→ **Instruction**:
Give the number of lines in the data below where the string "Диаметр" occurs, and nothing else.

Page-level text extractions
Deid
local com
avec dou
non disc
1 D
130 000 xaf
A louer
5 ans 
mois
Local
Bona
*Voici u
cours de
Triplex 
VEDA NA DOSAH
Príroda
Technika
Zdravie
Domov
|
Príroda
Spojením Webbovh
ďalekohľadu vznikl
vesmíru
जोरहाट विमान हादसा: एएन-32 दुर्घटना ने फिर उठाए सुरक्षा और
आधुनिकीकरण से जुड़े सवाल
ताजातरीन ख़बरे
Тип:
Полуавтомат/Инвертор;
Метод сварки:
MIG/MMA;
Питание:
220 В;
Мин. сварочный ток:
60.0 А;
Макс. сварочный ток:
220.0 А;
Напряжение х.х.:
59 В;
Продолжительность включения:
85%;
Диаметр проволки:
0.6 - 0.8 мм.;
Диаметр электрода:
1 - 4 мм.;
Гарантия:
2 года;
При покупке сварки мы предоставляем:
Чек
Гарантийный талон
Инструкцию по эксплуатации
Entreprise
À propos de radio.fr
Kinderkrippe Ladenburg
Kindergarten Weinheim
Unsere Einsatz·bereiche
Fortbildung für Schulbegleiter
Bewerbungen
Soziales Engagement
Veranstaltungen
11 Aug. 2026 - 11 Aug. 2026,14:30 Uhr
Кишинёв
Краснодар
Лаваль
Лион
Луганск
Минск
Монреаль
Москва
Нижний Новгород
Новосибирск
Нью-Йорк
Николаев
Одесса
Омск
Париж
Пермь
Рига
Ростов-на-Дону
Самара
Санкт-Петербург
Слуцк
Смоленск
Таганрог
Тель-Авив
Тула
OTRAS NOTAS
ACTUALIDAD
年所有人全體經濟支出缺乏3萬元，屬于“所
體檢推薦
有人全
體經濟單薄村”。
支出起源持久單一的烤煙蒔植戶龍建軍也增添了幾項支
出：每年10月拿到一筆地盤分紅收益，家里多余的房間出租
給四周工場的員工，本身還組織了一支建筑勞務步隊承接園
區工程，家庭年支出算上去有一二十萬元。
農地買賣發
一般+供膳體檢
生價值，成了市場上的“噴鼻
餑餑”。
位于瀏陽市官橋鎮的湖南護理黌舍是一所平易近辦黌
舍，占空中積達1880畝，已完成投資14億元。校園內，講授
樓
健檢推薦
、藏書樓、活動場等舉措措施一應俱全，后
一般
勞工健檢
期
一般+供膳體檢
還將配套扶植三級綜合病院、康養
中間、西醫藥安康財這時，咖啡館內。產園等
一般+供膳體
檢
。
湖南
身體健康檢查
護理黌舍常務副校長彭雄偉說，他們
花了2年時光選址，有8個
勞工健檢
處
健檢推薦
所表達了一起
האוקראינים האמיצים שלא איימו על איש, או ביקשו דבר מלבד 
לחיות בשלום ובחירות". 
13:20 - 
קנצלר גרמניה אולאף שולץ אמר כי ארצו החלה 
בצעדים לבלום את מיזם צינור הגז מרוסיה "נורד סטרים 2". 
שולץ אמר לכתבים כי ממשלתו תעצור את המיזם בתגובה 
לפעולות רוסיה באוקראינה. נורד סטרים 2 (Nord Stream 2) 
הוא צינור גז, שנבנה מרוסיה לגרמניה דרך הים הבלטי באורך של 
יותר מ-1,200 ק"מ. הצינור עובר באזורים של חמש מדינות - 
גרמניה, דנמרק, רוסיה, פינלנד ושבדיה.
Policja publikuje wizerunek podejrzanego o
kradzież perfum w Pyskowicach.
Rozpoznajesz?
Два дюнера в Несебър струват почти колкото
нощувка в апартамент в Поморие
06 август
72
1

→ **Solution for this exercise**:
2